На улице люди пялятся на меня и перешептываются. Не из-за лица – в Сиракузах полно людей, у которых шрамы похуже этих. Нет, из-за того, что я сделал. Что мы с Гелоном сделали. Двое полоумных поставили спектакль в карьере, да еще, бля, с афинянами. Слышали, что было потом?

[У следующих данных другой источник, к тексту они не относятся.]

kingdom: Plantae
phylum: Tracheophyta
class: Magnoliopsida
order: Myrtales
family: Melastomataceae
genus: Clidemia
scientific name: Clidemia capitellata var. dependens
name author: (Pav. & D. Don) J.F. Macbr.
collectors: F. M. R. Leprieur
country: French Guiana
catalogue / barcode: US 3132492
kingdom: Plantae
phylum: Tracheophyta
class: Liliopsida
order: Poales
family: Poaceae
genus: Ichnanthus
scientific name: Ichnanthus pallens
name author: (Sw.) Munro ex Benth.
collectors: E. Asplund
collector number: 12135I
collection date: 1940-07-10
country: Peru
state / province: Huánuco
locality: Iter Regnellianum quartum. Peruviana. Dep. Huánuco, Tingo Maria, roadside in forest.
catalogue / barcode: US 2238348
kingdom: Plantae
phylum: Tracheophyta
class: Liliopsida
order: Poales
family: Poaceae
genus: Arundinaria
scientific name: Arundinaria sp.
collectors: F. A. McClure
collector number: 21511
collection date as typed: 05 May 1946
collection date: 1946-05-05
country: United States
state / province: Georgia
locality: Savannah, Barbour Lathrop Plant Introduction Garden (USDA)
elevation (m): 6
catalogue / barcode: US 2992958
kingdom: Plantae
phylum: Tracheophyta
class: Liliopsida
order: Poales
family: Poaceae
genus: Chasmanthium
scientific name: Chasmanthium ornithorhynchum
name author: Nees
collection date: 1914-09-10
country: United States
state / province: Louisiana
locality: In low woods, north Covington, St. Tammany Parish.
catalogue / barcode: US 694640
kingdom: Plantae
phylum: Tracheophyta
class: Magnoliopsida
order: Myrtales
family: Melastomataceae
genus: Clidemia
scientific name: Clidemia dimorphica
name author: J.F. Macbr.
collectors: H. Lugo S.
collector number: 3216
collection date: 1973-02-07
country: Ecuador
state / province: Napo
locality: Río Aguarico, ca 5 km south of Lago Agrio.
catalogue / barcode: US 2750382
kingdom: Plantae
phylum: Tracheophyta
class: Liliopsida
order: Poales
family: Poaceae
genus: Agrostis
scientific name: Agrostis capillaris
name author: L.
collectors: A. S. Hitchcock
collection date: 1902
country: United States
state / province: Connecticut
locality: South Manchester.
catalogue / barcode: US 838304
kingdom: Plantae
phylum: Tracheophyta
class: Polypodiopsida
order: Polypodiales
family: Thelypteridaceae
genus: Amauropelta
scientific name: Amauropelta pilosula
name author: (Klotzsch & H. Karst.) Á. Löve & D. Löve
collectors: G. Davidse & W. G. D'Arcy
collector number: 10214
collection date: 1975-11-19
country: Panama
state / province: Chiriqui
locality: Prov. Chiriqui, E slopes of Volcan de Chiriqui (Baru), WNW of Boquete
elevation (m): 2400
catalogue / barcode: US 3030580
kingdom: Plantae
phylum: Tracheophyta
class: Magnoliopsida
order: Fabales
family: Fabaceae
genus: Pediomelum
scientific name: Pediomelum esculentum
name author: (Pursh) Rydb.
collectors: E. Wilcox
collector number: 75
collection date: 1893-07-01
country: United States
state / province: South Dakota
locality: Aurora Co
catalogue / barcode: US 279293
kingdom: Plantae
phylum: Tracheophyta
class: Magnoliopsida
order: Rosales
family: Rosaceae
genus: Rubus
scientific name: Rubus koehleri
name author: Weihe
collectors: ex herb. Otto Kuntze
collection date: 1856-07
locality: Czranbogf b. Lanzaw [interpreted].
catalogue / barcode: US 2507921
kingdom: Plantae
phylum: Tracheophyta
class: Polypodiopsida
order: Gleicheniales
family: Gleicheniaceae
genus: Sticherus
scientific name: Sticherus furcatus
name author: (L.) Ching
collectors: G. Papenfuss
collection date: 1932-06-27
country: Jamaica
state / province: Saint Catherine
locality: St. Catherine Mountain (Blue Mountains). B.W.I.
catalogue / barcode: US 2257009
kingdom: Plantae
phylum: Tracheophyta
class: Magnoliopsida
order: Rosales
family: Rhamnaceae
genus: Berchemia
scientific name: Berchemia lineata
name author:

Я всегда хотел быть знаменитым. Хотел, чтобы за мной наблюдали, меня обсуждали. А теперь это случилось, и я хочу все вернуть как было. Снова стать Лампоном, который сливался с городом и которого никто не замечал. Из носа течет кровь, падает на землю с каждым шагом, смачивая пыль. Рядом со мной скулит собака, тянется слизать, но я не останавливаюсь, пока не прихожу к Гелону.
Он все еще в постели, и его комната так же пропахла хворью, как моя, а то и хуже. Я спрашиваю, как он, а он отвечает, что жить будет.
Потом я спрашиваю:
– Ты слышал про указ?
Он не слышал, и я рассказываю.
– Что будем делать?
Собака тявкает и лижет ему запястье, но он не отвечает.
– Ну, Гелон. Что нам делать?
– Ничего, – говорит он. – Ничего мы с этим не сделаем.